Deuryw ytir a dyr eto,
Draul o fawrIal drwy lafurio,
Dodi gwedd a gâr, dirio ŷd o'r âr,
Dri heiniar draw heno.
After the uprising of Owain Glyndŵr and the Black Death which had such a deep effect on families in the preceding century, the agricultural industry at the turn of the fifteenth century took a very long time to grow into a success. Following the Crown expenditure on The Hundred Years' War, taxes were on the increase, and land in Wales was targeted during the Wars of the Roses too, with frequent occurrences of fire and theft of animals, especially horses. However, farming played a crucial role in improving the economy of the country, and the second half of the fifteenth century was a period of considerable prosperity in the farming community. We hear of land transfers, occasional lawsuits against thieves or cases of disagreement between tenant and master in the surviving records of some of the agricultural affairs of the age. Also, some of the poems of request and thanks for animals tell us much about the farming community in fifteenth-century Wales.

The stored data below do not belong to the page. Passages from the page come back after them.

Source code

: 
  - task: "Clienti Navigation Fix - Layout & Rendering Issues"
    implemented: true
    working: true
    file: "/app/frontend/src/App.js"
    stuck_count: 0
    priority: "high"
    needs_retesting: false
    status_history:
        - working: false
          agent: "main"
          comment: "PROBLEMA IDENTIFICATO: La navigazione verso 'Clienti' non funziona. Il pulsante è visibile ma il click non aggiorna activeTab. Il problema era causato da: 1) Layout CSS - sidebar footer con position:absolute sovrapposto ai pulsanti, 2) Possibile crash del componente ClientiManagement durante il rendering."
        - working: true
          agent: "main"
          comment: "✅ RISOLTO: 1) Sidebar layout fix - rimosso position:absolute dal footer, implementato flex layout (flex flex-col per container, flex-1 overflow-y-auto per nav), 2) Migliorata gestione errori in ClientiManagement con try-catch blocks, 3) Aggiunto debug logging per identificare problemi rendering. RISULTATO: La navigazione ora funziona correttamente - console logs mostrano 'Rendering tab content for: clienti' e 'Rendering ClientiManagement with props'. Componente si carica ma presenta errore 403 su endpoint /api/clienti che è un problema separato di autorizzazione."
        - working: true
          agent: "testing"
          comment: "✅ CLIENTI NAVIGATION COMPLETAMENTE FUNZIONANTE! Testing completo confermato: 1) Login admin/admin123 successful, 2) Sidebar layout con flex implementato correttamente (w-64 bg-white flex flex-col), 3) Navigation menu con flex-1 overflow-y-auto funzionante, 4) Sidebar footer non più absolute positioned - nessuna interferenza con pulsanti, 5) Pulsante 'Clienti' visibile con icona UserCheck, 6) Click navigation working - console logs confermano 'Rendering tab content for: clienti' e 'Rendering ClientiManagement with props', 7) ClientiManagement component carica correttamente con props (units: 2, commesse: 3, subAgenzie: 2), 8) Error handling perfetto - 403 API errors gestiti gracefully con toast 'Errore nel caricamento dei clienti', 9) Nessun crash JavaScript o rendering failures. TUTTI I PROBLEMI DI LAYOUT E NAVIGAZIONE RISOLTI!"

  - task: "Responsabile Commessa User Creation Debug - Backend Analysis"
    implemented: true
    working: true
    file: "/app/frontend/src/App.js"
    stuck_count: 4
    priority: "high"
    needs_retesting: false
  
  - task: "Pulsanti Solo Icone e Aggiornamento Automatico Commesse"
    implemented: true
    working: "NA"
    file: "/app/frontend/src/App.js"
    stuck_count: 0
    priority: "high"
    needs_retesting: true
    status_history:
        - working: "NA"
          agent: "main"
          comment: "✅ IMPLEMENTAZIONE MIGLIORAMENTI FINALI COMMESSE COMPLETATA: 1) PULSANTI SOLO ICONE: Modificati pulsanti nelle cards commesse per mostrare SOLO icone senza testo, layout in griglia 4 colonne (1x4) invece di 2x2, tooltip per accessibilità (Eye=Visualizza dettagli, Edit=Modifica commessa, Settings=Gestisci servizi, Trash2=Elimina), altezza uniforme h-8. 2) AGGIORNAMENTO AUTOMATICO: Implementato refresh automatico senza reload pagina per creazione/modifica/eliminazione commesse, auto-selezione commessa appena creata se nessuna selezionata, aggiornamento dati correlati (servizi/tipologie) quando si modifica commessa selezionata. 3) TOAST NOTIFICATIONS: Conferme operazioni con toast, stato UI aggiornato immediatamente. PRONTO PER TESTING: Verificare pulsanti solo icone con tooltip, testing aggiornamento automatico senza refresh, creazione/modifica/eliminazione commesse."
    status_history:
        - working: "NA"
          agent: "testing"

A number of Guto’r Glyn's patrons were involved in farming. A number of the poets too were farmers, such as Llawdden and Llywelyn ap Gutun, and there is evidence that poets like Tudur Penllyn, Ieuan Brydydd Hir and possibly Guto'r Glyn himself had some part in the wool industry. It appears that Tudur Penllyn was a highly successful farmer, and the poems exchanged between him and Guto demonstrate the knowledge which both possessed of sheep farming.